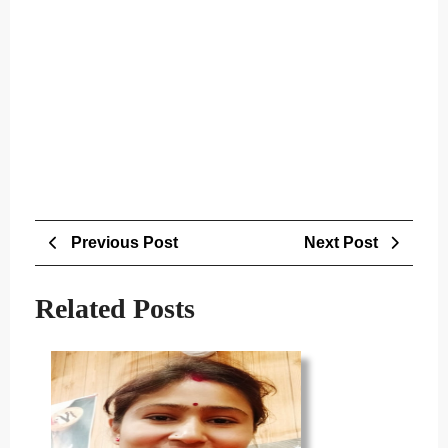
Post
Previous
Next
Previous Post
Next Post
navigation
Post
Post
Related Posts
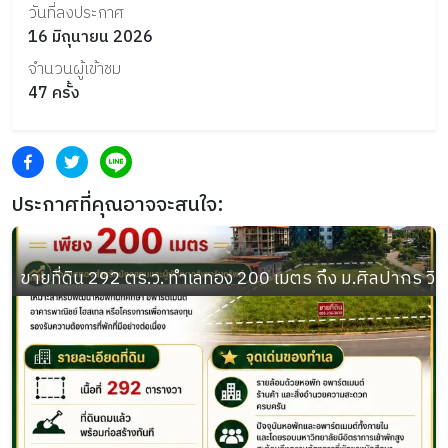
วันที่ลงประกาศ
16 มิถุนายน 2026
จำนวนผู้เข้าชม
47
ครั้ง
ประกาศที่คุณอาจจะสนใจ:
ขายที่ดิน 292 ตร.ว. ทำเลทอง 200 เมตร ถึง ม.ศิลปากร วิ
□ □ □ □ □ □ □
§ Goal of the exercise
Before copying the data, remove the pictures. Then repeat the rest exactly.

§ Task result
Post
Previous
Next
Previous Post
Next Post
navigation
Post
Post
Related Posts
วันที่ลงประกาศ
16 มิถุนายน 2026
จำนวนผู้เข้าชม
47
ครั้ง
ประกาศที่คุณอาจจะสนใจ:
ขายที่ดิน 292 ตร.ว. ทำเลทอง 200 เมตร ถึง ม.ศิลปากร วิ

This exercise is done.